Odd Girls and Twilight Lovers
- Cover
- Author: Lillian Faderman
- Language: English
- Subject: History of lesbianism
- Publisher: Columbia University Press
- Publication date: 1991
- Publication place: United States
- Media type: Print
- Pages: 373 pp.
- ISBN: 978-0-231-07488-9
- OCLC: 22906565

= Odd Girls and Twilight Lovers =

1991 non-fiction book by Lillian Faderman

Odd Girls and Twilight Lovers: A History of Lesbian Life in Twentieth-Century America is a non-fiction book by Lillian Faderman chronicling lesbian life in the 20th century. In 1992, it won the Stonewall Book Award for non-fiction and was selected as the "Editor's Choice" at the Lambda Literary Awards. In September 2011, Ms. magazine ranked the book 99th on its list of the top 100 feminist non-fiction books.

== Summary ==
The book describes lesbian history as a pattern of alternately tolerant and intolerant decades for American lesbians between 1900 and 1960, as well as the improvements and adverse developments that the author perceives to have taken place since the 1960s. Faderman wrote that the rises and falls of the social acceptance of lesbianism in the United States coincides with gains and losses in women's economic and political freedom more broadly. She describes the relatively liberated 1920s as a period in which lesbian communities formed and that lesbianism had a certain cachet in some circles. In the 1930s, a social conservatism driven in part by the Great Depression led to a period of greater repression. The 1940s and World War II brought a greater demand for women's skills and talent, which led to a temporary tolerance of female independence and female homosexuality. The post-war period and the McCarthyist conservatism of the 1950s led to mainstream intolerance of homosexuality. McCarthyist purges resulted in lesbians losing their jobs, and raids on their homes and gathering places. One result of this repression was an increase in secrecy in the lesbian community, and Faderman credits this secrecy with the development of multiple lesbian subcultures. By the late 1960s, the stigma associated with lesbianism had lessened. She records the lesbian movements of the 1970s as characterized by separatism and a search for ideal community. The 1980s again saw an increase in acceptance, and more lesbians choosing middle class lifestyles, but also a backlash against homosexuality in the wake of the AIDS crisis as the 1990s dawned (and the book was published).
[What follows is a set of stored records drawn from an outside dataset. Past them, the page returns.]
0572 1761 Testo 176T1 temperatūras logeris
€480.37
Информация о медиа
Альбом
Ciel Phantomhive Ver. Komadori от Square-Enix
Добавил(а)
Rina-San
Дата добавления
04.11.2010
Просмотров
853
The material in the book is drawn from a variety of sources, including "memoirs, literary work, personal correspondence, journalism and 186 interviews."

The book looks to the late nineteenth century to examine the roots of lesbian relationships. She explores the romantic friendships of middle-class, college-educated women such as reformer Jane Addams, feminist leader Carrie Chapman Catt, and Bryn Mawr College president M. Carey Thomas, saying that this form of friendship was considered socially acceptable for women of their class at the time. She asserts that these relationships were certainly emotionally intense, and that they may or may not have been sexual. She argues that although the increase in women's sexual freedom since then has benefited lesbians, it has also "undercut" romantic friendship.

==Reception==

Writing in the Los Angeles Times, novelist Francine Prose described Faderman's book as "full of facts and wonderful details that readers may not have encountered, things that are a pleasure to learn and that seem valuable to know." In The Washington Post, Susan Brownmiller called the book "a remarkable social history" that "attains the depth and evenhandedness of a scholarly classic". Toni McNaron wrote in the Journal of the History of the Behavior Science that "Faderman's ability to paint such a detailed and vivid picture of conditions in lesbian culture makes this book accessible to a general reading audience." Kath Weston says in her Signs review, "I have waited years for a book on lesbians or gay men to devote as much attention to class as Faderman has done in this volume." Leila Rupp says, "Faderman has enriched the story by shining light in corners that had remained stubbornly in the shadows."